Risk management had to move up in rank. She became group risk manager and a member of the finance committee reporting to the CFO functionally and to the CEO on risks.

“Success in risk management is linked to staying flexible, dealing with different cultures and the needs of different business segments,” says Marie. “Communication is key. This has to be adapted to the situation and the type of person internally. Good external communication with industry partners is also key to get the right product and the right service at the right time. That is why I always have been active in the risk management associations BELRIM and FERMA.”

The third phase
Marie left Bekaert at the formal retiring age. Arriving at what she calls the third phase of her working life, she had the opportunity to work at Vlerick business school and promote risk management research in different departments. Soon she was also involved in practical project management at FERMA.

In 2012 Marie became a board member at Belfius Bank and Belfius Insurance. Other board memberships at Vinçotte and Partena keep her quite active and she teaches at a business school in Paris and assists MBA students in their professional projects. “This gives me the opportunity to coach young people and transmit my love for risk management. And I hope I will have a lot of time to continue coaching young managers!”
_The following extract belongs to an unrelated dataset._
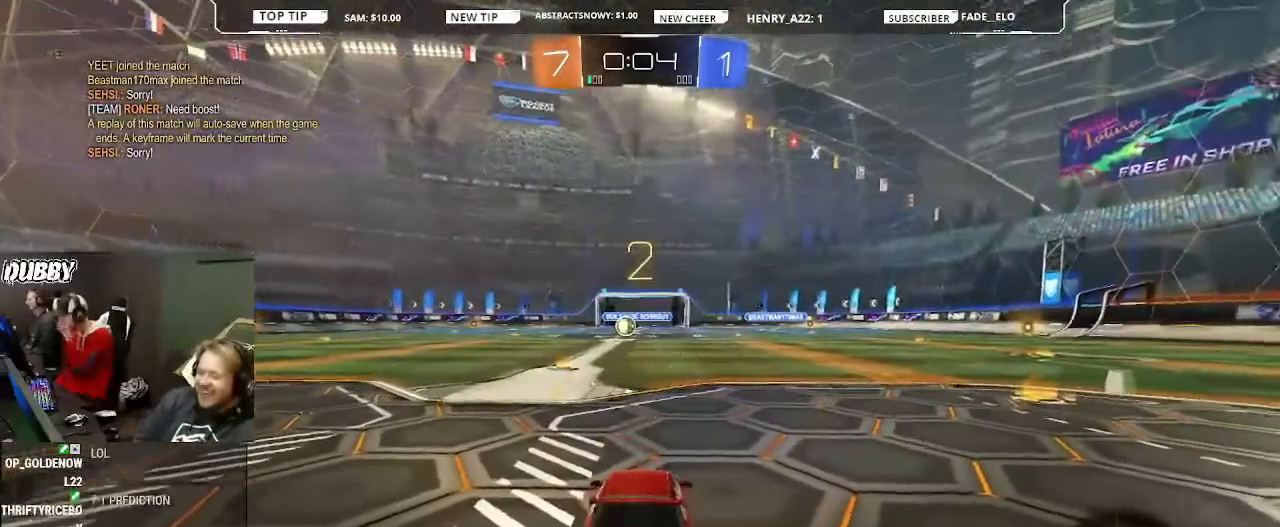
{"buttons": ["CIRCLE", "R2"], "left_stick": "left", "right_stick": "center", "events": [[67, "TRIANGLE", "up"], [67, "left_stick", "left"], [467, "CIRCLE", "down"]]}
Everyone’s career is different, says Marie: “You have to consider where you come from, where you are and where you want to be in 5 to 10 years’ time. Don’t look only inside your existing work environment, but into the broader world. There are lots of opportunities out there!”

Here are her tips:

  • Tip1: Consider developing your knowledge when you have a young family. I was able to build my family during a more fundamental period of study, which was easier to combine.
  • Tip 2: When you do not see the results of your investment (mine was as a full time professor), reflect, evaluate, look at all alternatives and do not be afraid of taking strong decisions.
  • Tip 3: Do not focus on the past, do not complain, but look at the broad future.
  • Tip 4: Don’t be afraid to take drastic decisions in your career, but be ready to take the consequences.
  • Tip 5: Training and continuous development are and remain very important, together with building a good international, broad and diverse network.
  • Tip 6: Listen to your colleagues (all over the world), take the time needed to discuss proposed solutions and find win-win solutions. Some projects take time, but be patient and persist.
  • Tip 7: Find simple solutions and good internal co-operation.
  • Tip 8: Bring people together, work in a team and lead, as the risk management process is really team based and the further the process is realised the more collaboration is needed.
  • Tip 9: Be aware of what is changing in your company and convince your bosses of the need of right involvement and place of risk management.
  • Tip 10: Exchange of views between colleagues and partners is crucial to grow in risk management and has to be organised, so membership of associations is of utmost importance and has to be positively valued by your company. Sometimes some convincing is needed.